— Activity —
Show every line from the records below that contains the word "Niğde", copying each line in full.

— Exercise material —
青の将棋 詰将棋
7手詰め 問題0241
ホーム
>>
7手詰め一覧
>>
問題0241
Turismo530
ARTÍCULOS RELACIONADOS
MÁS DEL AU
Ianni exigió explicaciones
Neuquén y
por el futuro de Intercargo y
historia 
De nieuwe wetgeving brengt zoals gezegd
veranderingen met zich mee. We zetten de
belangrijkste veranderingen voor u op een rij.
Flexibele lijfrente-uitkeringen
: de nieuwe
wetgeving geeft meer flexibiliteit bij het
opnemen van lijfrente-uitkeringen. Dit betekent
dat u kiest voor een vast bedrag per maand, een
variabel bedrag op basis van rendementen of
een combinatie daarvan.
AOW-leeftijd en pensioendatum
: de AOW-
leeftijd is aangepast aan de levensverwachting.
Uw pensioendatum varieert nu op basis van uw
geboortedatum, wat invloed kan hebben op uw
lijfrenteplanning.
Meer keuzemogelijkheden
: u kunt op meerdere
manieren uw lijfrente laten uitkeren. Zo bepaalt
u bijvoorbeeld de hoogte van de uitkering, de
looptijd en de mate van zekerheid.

---

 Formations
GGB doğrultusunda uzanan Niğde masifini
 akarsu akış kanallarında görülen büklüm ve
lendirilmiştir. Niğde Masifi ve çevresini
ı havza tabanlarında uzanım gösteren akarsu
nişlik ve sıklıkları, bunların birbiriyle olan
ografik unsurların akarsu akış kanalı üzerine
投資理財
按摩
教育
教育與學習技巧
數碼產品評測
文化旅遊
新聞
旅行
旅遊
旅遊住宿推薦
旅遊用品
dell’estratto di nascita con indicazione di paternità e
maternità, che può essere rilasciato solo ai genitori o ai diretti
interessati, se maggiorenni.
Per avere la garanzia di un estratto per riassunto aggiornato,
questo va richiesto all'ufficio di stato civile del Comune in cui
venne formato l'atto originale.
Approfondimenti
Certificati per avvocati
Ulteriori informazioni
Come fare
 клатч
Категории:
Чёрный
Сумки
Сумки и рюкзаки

...

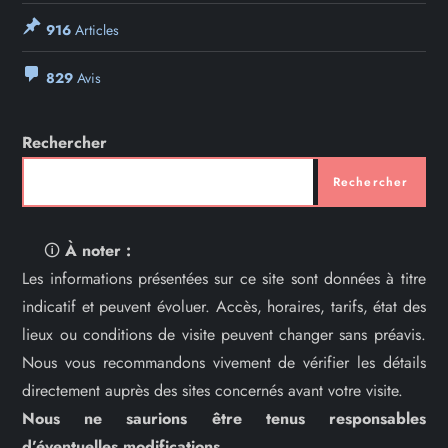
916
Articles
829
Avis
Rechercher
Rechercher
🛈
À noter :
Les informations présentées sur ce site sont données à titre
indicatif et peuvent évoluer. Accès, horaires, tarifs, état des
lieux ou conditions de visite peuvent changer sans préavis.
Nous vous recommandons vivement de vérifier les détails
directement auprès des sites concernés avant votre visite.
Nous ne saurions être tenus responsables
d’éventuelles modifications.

— Finished task —
GGB doğrultusunda uzanan Niğde masifini
lendirilmiştir. Niğde Masifi ve çevresini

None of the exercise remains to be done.